The San Juan Mountains proposal was carefully crafted over three years to avoid conflicts with existing users of these lands. The proposal is a balanced approach to public lands use, but some can never be satisfied. Take the Colorado Off-Highway Vehicle Coalition (COHVCO). They oppose the bill because it prevents the development of new OHV trails.
Given that 17 million acres of public lands in Colorado are open to motorized recreation (vs. 3.7 million wilderness acres) and there are enough Forest Service roads in the state to go from the Kansas border to Utah and back, 17 times and only 8 percent of our National Forest acreage lies beyond one mile of a road (only 4 percent for BLM lands), you’d think COHVCO would be satisfied.
Instead, COHVCO continues to blame their ever-spreading public-lands damage on “a few bad apples,” then oppose increased fines and more visible license plates to help deter and catch those doing the damage?
Don’t cut funding for preventions programs
I am writing to let you know about an issue that I feel concerns Grand Junction. With the economy in the downward spiral it is in, we are seeing funds to various programs being cut within each state. Our jobs are suffering, our real estate markets have been heavily impacted, our education system is hurting and the list could go on. When the government looks for funds to cut, one of the first things examined are funds for preventions programs. And so it holds true for the state of Colorado.
At this moment there is a bill, Senate Bill 12-064, Concerning the Colorado Children’s Trust Fund, that is in review and it is to be determined whether to continue to extend funds for primary and secondary prevention programs that are geared to reduce abuse and neglect of children. The common perception is that it is better to apportion funds to intervention programs on a needs basis rather than expend on programs that do not fit in the as-needed category. We do err in this way of thinking. When we focus on preventing a problem then we reduce the costs in the long run by having to intervene less.

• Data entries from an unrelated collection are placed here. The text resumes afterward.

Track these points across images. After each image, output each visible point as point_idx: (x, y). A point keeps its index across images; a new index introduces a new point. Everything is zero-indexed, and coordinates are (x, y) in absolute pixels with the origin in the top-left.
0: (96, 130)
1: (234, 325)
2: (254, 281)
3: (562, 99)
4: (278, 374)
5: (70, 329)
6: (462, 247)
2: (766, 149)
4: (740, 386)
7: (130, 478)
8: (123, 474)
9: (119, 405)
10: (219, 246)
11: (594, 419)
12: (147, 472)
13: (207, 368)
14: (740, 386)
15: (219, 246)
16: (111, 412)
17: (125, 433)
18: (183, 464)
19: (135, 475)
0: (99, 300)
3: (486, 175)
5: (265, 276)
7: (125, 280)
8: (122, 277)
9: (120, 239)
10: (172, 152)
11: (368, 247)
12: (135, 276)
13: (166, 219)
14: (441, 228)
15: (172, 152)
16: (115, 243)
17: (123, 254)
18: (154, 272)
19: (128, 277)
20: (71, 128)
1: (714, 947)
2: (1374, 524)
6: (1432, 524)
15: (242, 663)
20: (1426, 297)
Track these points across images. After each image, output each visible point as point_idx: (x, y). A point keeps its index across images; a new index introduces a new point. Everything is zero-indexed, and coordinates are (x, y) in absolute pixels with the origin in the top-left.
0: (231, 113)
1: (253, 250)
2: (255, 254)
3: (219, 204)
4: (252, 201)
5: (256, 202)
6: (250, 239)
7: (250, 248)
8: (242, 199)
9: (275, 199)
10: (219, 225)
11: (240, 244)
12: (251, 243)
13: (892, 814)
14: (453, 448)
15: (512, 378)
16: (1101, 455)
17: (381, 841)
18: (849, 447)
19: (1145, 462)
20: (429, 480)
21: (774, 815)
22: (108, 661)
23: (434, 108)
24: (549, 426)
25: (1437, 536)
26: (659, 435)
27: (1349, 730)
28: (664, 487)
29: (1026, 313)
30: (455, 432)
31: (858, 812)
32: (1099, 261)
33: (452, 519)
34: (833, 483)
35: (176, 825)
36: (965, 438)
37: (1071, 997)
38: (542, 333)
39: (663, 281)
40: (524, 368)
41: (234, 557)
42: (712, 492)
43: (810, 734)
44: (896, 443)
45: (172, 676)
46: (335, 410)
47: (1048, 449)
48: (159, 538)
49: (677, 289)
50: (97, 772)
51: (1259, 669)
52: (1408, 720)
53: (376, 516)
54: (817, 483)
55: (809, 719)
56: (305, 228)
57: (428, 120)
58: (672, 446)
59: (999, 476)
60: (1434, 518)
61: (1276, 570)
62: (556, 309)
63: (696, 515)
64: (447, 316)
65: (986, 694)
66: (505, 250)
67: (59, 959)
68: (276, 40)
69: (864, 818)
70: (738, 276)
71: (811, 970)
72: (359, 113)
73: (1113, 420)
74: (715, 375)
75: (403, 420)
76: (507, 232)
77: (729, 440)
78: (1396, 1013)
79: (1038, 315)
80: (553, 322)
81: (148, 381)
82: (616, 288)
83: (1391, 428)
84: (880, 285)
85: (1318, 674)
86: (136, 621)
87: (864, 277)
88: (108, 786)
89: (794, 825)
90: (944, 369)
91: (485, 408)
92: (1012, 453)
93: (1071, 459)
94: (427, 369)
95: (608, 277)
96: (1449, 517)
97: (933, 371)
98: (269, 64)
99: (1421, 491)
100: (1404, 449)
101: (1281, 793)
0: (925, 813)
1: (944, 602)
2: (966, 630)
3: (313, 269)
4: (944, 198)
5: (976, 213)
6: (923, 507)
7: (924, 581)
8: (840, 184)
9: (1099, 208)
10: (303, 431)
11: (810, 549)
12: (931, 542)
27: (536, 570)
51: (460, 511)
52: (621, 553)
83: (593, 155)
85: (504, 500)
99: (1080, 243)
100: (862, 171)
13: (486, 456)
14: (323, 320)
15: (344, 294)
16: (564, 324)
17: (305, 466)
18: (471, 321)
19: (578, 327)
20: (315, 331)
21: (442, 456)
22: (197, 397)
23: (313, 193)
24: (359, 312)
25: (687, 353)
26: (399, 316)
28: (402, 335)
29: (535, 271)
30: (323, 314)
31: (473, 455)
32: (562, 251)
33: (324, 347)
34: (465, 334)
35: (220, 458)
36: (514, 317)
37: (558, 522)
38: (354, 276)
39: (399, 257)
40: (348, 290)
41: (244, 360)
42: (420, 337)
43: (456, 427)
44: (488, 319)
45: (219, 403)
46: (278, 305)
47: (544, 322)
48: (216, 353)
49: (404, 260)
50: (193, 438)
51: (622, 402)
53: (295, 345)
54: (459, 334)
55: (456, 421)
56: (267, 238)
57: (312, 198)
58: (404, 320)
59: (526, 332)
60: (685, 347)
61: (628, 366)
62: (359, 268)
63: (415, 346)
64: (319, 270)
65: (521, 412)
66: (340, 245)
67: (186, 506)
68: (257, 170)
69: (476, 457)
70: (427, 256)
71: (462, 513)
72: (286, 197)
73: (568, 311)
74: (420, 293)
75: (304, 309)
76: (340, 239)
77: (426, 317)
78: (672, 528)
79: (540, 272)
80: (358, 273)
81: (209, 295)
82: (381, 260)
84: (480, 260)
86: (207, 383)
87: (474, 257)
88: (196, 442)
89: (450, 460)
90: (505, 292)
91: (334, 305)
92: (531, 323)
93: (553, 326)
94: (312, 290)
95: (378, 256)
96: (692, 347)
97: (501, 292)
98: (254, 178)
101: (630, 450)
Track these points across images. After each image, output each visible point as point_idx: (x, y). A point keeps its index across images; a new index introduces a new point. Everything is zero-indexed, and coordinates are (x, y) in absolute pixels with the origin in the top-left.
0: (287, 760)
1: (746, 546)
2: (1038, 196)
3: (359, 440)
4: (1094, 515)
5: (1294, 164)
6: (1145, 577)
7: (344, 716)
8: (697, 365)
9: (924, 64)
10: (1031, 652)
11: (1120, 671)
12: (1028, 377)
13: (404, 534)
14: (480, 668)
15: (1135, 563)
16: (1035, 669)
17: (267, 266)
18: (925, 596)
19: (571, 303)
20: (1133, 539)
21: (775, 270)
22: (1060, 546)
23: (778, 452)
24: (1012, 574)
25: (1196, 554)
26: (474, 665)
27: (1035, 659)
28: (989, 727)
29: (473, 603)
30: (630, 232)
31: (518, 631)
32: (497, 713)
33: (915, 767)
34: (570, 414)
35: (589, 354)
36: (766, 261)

This issue affects Grand Junction in the fact that there are programs that depend on these funds to support our children and their families. I spoke with an employee at the workforce center here, whose name I do not have permission to give, and asked his opinion regarding this issue. He stated, “If funds were cut for prevention programs, the effects to the children and families would be profound and deep.” I agree with him.
Grand Junction families would suffer and the state of Colorado would be affected as a whole. I hope that Sen. Udall will fight for the protection of our future who are the infants, children, and youth who will benefit from programs targeting the prevention of neglect and abuse.